The importance of neuroscience in learning
Four things, from the point of view of your brain, affect your ability to learn:
• Learning involves your brain changing
• Some stress helps you to learn better
• Sleep, food and exercise are essential
• Active learning is more stimulating
The basics
Change
Neuroplasticity is your brains ability to change throughout your life. It’s also called brain plasticity. In order to change the brain needs the right conditions so it can respond to different stimuli and produce new memories.

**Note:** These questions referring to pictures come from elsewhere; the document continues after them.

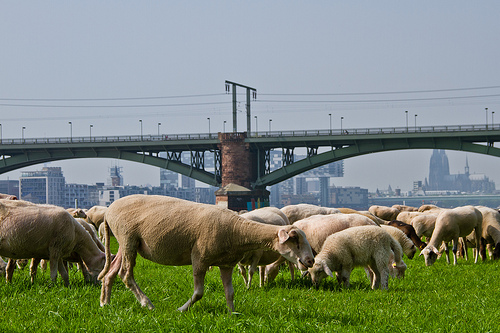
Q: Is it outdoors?
A: Yes, it is outdoors.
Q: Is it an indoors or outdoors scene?
A: It is outdoors.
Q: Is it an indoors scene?
A: No, it is outdoors.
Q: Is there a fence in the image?
A: No, there are no fences.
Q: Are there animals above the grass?
A: Yes, there is an animal above the grass.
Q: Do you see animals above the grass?
A: Yes, there is an animal above the grass.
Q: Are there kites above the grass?
A: No, there is an animal above the grass.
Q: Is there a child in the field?
A: No, there is an animal in the field.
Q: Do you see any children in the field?
A: No, there is an animal in the field.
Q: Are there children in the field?
A: No, there is an animal in the field.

To make learning as effective as it can be you need to stimulate multiple regions of the brain simultaneously. That’s why the classroom has remained so important as it’s still the only way to engage all your senses in the learning experience. As technology continues to improve we get closer and closer to that experience with things like augmented and virtual reality.
Stress
Stress and performance are directly related because of our body’s evolutionary advantages. We’re hard wired to react to stress to stay alive. The challenge is that very low levels of stress don’t prompt a reaction and very high levels of stress prompt a fight-or-flight response. Neither of these are optimal for learning.
A happy medium creates the right conditions in your brain for learning to occur and stick. Research show us that moderate levels of cortisol (released in response to stress to increase blood sugar level) correlate to the highest performance in tasks of any type.
Inducing the right level of stress is a challenge for everyone that creates or delivers learning.
It might be as simple as observing a salesperson making a telephone call or having people stand instead of sit in a meeting. The result is what’s important. Place someone under moderate stress and they will learn better.
Sleep, eat and exercise
Simply put, getting the right amount of sleep, eating healthily and exercising regularly leaves your body in the best possible shape for brain elasticity and maintains the right balance of cortisol. I’d bet you’ve never attended a training where they advised you to eat healthily, get plenty of sleep and exercise leading up to the course but it’s a huge factor in retention.
Active learning
Active learning, when a student is engaging beyond passively listening, results in more complex thought processes. Using Bloom’s Taxonomy, we can see that to reach the top of the hierarchy a student would need to engage is some pretty engaging learning experiences. It’s at the top of this hierarchy where the most complex thought processes reside.
Application
It’s considered normal to look at your learning from the perspective of the student. More and more it’s becoming normal to look at your learning from the perspective of the student’s brain. Use the tools here to create the right conditions for change to happen and be creative about how you introduce stress into your learning
Creating change in a student’s brain is the desired outcome of any learning. Neuroscience in learning is understanding how to promote that change.
Welcome to your first lesson in neuroscience.